Leadership Transformation: Think Endurance

January 1, 2018

Is Survival Success?

In December 1914, a British explorer by the name of Ernest Shackleton, along with 27 crew members set sail from the U.K. in hopes of becoming the first to traverse Antarctica. What they encountered instead was disaster.

Within a month of departure, their ship, the Endurance, became locked in ice, floundered, then sank, leaving the men stranded on an ice floe. For months, Shackleton and his crew drifted, skirting Antarctica, and victim to the currents. By April 2016 they found themselves nearly 1,000 kilometres from their original destination. It was then that the ice gave way sending the men scrambling to board three lifeboats held in tow. Five days later, through high seas and storms, the motley crew washed ashore on a remote arctic strip called Elephant Island.

Most of the men voted to hunker down and wait for rescue. But Shackleton saw this as poor odds, and instead ordered the re-outfitting of one of the lifeboats. He and four others – carefully selected – set off in hopes of intercepting a ship or making their way to the mainland.

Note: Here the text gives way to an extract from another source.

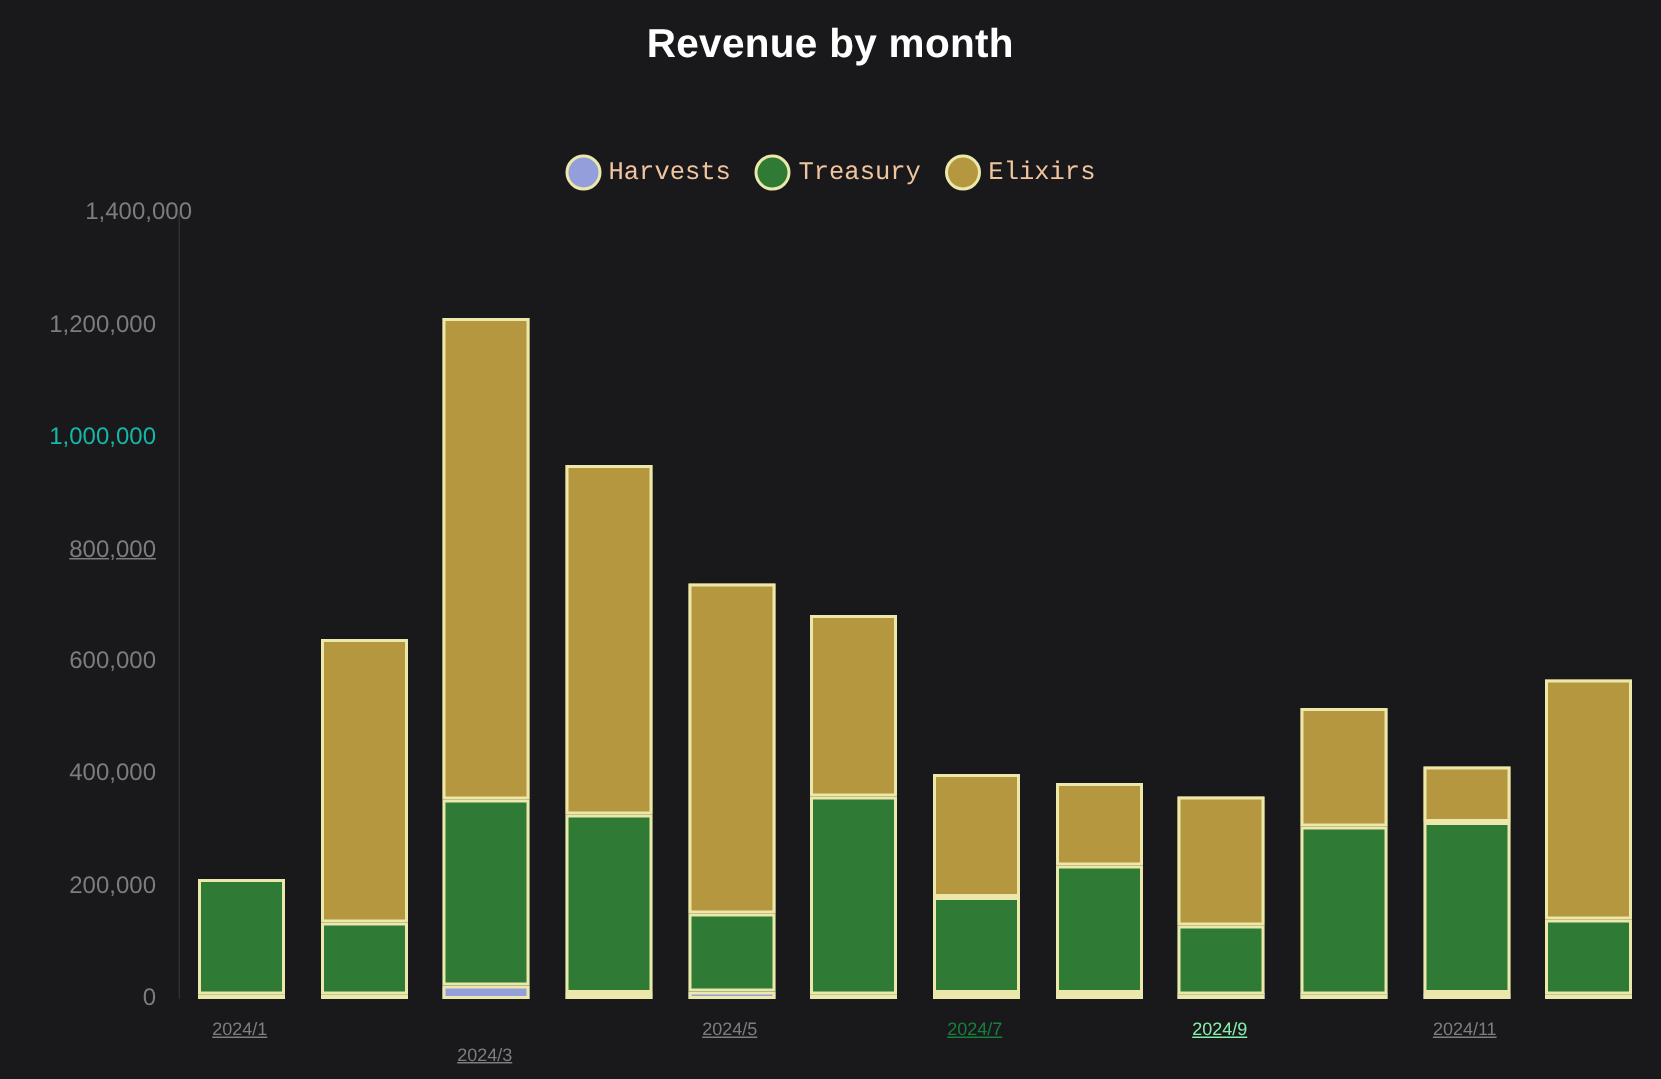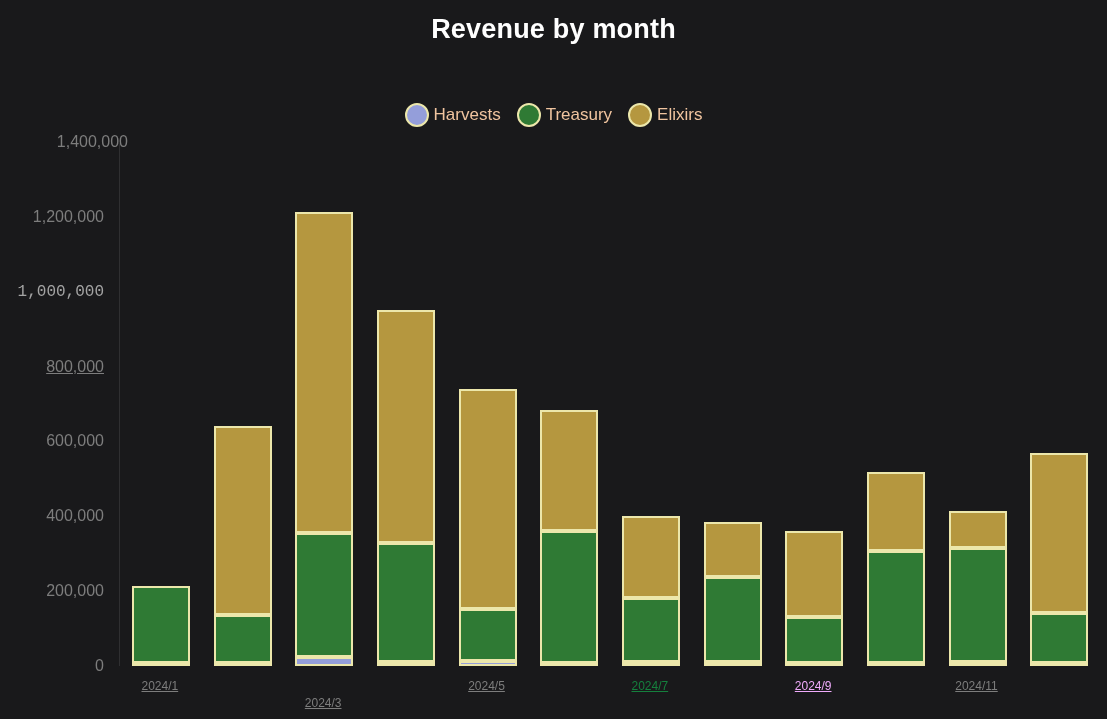"Harvests" .legend-item { font-family: none -> Liberation Mono, monospace }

Skirting disaster and braving stormy seas, the skeleton crew landed on the backside of a barren outpost many days later. It would take three of them 36 hours with only a carpenter’s axe and a 50-foot length of rope to traverse the mountainous and icy landscape before arriving at a remote whaling station off the coast of South America.
Shackleton commandeered a vessel and after three failed attempts, he succeeded in returning to Elephant Island, rescuing his crew, and making history. It had been a 20-month death-defying fiasco. Yet, it was heralded a grand success!

Success, because from the moment the Endurance became locked in ice, the mission changed. Traversing Antarctica was no longer the goal. Survival was! And Indeed, Shackleton and every one of his 27 crew members did survive!